Schoko-Osterhasen im Test: Diese fünf schnitten am besten ab

Schoko-Osterhasen im Test: Diese fünf schnitten am besten ab
Fazit der Experten: Sozial und ökologisch nachhaltig sind sie leider noch immer nicht alle.

Sie füllen - gefühlt seit kurz nach Weihnachten - wieder die Regale in den Supermärkten und gehören zu Ostern wie die Eier: Schoko-Osterhasen. Sozial und ökologisch nachhaltig sind sie aber nicht alle: Nur fünf von 26 getesteten Produkten wurden von der entwicklungspolitischen Organisation Südwind und der Umweltschutzorganisation Global 2000 zu Testsiegern gekürt, darunter auch Ware vom Diskonter.

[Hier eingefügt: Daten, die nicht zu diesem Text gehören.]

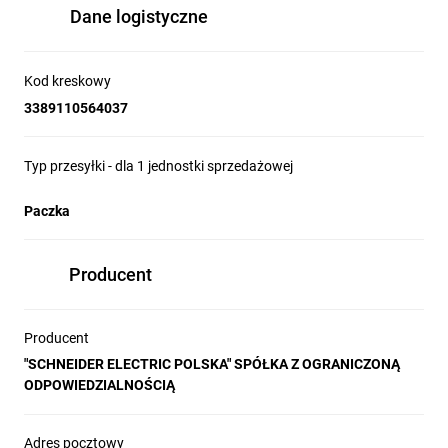
Dane logistyczne
Kod kreskowy
3389110564037
Typ przesyłki - dla 1 jednostki sprzedażowej
Paczka
Producent
Producent
"SCHNEIDER ELECTRIC POLSKA" SPÓŁKA Z OGRANICZONĄ
ODPOWIEDZIALNOŚCIĄ
Adres pocztowy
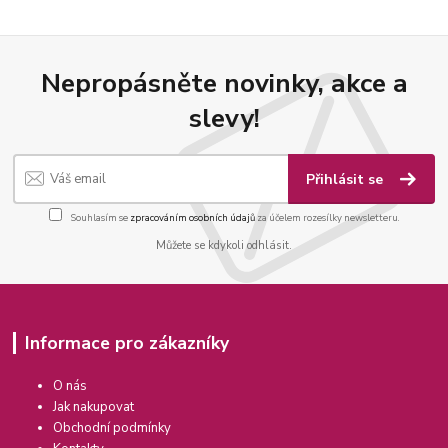
Nepropásněte novinky, akce a
slevy!
Přihlásit se
Souhlasím se
zpracováním osobních údajů
za účelem rozesílky newsletteru.
Můžete se kdykoli odhlásit.
Informace pro zákazníky
O nás
Jak nakupovat
Obchodní podmínky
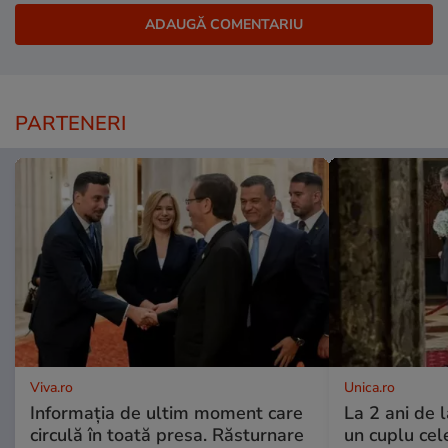
PARTENERI
Viva.ro
Unica.ro
Informația de ultim moment care
La 2 ani de 
circulă în toată presa. Răsturnare
un cuplu ce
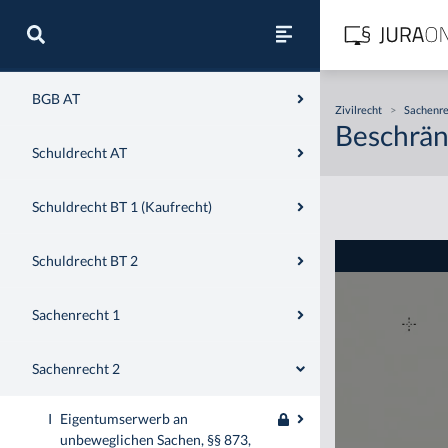
Zivilrecht
BGB AT
Zivilrecht
>
Sachenre
Beschränk
Schuldrecht AT
Schuldrecht BT 1 (Kaufrecht)
Schuldrecht BT 2
Sachenrecht 1
Sachenrecht 2
I
Eigentumserwerb an
unbeweglichen Sachen, §§ 873,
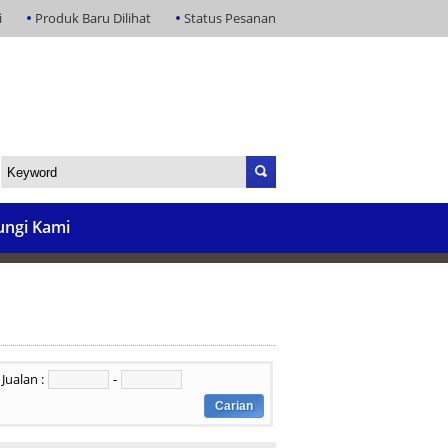
i
Produk Baru Dilihat
Status Pesanan
ngi Kami
Jualan :
-
Carian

Folgende Osterhasen haben besonders gut abgeschnitten: "Favorina Bio Organic Osterhase" von Lidl, "Natur aktiv Bio Confiserie Osterhase" von Hofer, "Natur pur Bio Osterhase" von Spar, "Schönenberger Veganer Schoko-Osterhase" von Denn's und der "EZA Osterhase aus biologischer Milchschokolade". Alle Hasen verfügen über das Bio- und das Fairtrade-Siegel und seien aus sozialer und ökologischer Sicht empfehlenswert, teilten die beiden Organisationen am Donnerstag in einer Aussendung mit. 

Im Vergleich zum Vorjahr hat sich dabei an der Spitze des Checks fast nichts verändert. Alle fünf Testsieger waren auch im Vorjahr unter den Gewinnern, einziger Unterschied zu 2019: Der sechste Sieger von damals war heuer zum Zeitpunkt des Tests nicht erhältlich. Den "römischen Einser" gab es heuer für die EZA-Hasen, weil bei ihnen Kakao und Rohrzucker bis zu den Ursprungskooperativen zurückverfolgt werden können.

Gift im konventionellen Anbau

Verbesserungen orteten die Prüfer heuer im breiten Mittelfeld. "Mehr als die Hälfte aller Schoko-Osterhasen setzen Schritte in Richtung Nachhaltigkeit", erklärt Caroline Sommeregger, Kakaoexpertin bei Südwind. Im Detail bedeutet das, dass etwas mehr als ein Viertel des gesamten getesteten Angebots über das Bio-Siegel und fünf über das Fairtrade-Siegel verfügen.

Zehn getestete Produkte wurden im Check mit rot bewertet, da sie keine unabhängige Zertifizierung aufweisen. Bei diesen Hasen könnten daher Menschenrechtsverletzungen und Umweltzerstörung nicht ausgeschlossen werden.


"An sich kann der kleinbäuerliche Anbau von Kakao sehr umweltschonend erfolgen. Leider werden aber im konventionellen Anbau oft giftige Pestizide verwendet, manchmal Mittel, die schon längst weltweit verboten und die für die Umwelt und die Arbeiter vor Ort extrem gefährlich sind. Sie werden am Schwarzmarkt billigst angeboten und von den unter extremem Preisdruck stehenden Bauern gekauft", so Martin Wildenberg, Nachhaltigkeits-Experte bei Global 2000.

Neben der Umweltkomponente spielt auch die soziale eine wichtige Rolle im Test. Denn sowohl die Arbeitsbedingungen als auch die Entlohnung im Kakaosektor sind oft prekär. In Ghana verdienen Kakaobauern beispielsweise rund 80 Cent am Tag, in der Elfenbeinküste rund 50 Cent. Über zwei Millionen Kinder arbeiten in dieser Region unter missbräuchlichen Bedingungen im Kakaoanbau.